More than one person around me recently has been loudly annoyed that Michael Jackson’s death is a Bigger Deal than that of Pina Bausch. Sure, MJ is a pop idol, an icon, an image. But Pina Bausch has re-taught us how to look at the body: as far as 20th-century art goes, Bausch is as important as Picasso, Beckett.
It is not quite apt to compare the two. Pina’s death, however unexpected, is not a tragedy: Bausch has not only achieved so much that modern dance will take another 100 years to chew through it, she was also an elderly woman. Michael Jackson was 50, not in the dying age.
There is something dirty about Michael Jackson’s death, just like there was in his life. Kathy Charles has put it the best: “I feel sadness but also a sense of relief that this is all over, that we finally have permission to remember the joy Michael Jackson brought the world, and not be distracted by the grotesque charade his life had become.” It all feels uncomfortably akin to the aftermath of a particularly extravagant orgy, with dismembered, unconscious hookers lying around. “Can someone clean them up?”, the lord of the manor asks. Once they’re gone, the men can sip cognac and reminisce on the gorgeous night they’ve had. Now that the decaying body of the pop king is removed from the scene, we can remember the fantasy boy we have created: a delusion without the monstrous mirror-image.
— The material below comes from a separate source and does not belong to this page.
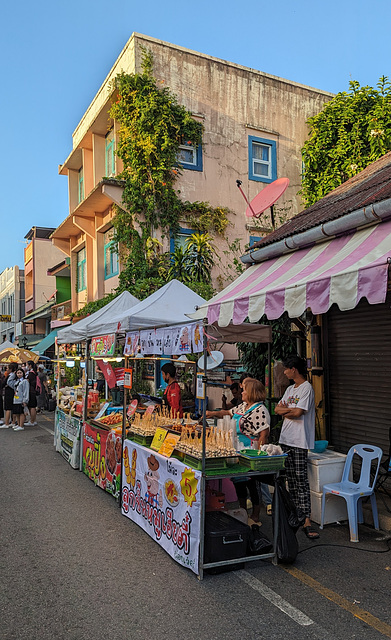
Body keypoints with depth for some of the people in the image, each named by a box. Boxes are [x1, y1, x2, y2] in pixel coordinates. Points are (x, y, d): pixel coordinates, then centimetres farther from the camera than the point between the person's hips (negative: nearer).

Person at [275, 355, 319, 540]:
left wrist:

Pina Bausch, on the other hand, has left us with utmost grace. She has become one of those rare women who are discussed as creators, professionals first, and women second. (Hopefully, there will be no biopic, or re-write of this story, in which she becomes a woman with a broken heart who exorcises romantic disappointment in work, a la Coco Chanel in the recent cinematic wonder.) I count Bausch as one of the most important artists to me, and I have never even seen her work live. Like Hideaki Anno, mere descriptions sufficed to send my brain into overdrive.
Deutsche Welle, which broke the story to the English-speaking world, says in its obituary: She was the biggest choreographer in the world. At Village Voice, Deborah Jowitt writes an In Memoriam:
Whether you loved Bausch’s work or hated it, you wouldn’t dream of not going to see it. And many young New York choreographers, schooled in Merce Cunningham’s the-movement-is-the-meaning principles, were both impressed and excited. As Jane Comfort remarked in a 1988 interview, “When we saw Pina Bausch, it was a shock; it was almost like she was giving Americans permission to use expressive movement again.”
The Guardian is running a Pina Bausch special, well worth reading through. Luke Jennings gives an overview of Bausch’s work. Fiona Shaw writes:
“She washes clean the human soul on and off the stage. She shows in her scenarios our addiction to causing and receiving pain and our ecstasy at being human. When you see the work – the repetition of human love gestures, aborted wishes, rejection, inadequacy, desolation and absurdity – you still come out thrilled to be a member of the human race.”
In the tributes, the likes of Sidi Larbi Cherkaoui, Wayne McGregor, Pedro Almodovar (who, together with Fellini, has used Bausch in his films), Wim Wenders (who never managed to), Alain Platel, talk about the importance of her work. Jan Fabre adds a rather beautiful, big thought: “I imagine that she died with a cigarette in her mouth: you have to stay loyal to the things that kill you.”
Among the blogs, a commentary by George Hunka; while James Waites shares a collection of rare photos from Bausch’s visit to Adelaide in 1982.
Finally, here is what JUICE (ImPulsTanz newsletter), which has just landed into my inbox, has to say:
Like The Loss Of Sunlight / On A Cloudy Afternoon / Gone Too Soon
Like A Castle / Built Upon A Sandy Beach / Gone Too Soon
Like A Perfect Flower / That Is Just Beyond Your Reach /Gone Too Soon
Born To Amuse, To Inspire, To Delight / Here One Day / Gone One Night
Like A Sunset / Dying With The Rising Of The Moon / Gone Too Soon
So floral – it could be an hommage to The Grand Pina. Instead it’s MJ, “Dangerous”, 1991.
A gigantic Châpeau, The Real Big Sombrero to both of them for having drawn so many people to dance all those years.
Me, I am a little bit devastated, the way you are when someone you don’t know at all dies. The way you are when you know you will never be able to have a conversation with them, however unlikely.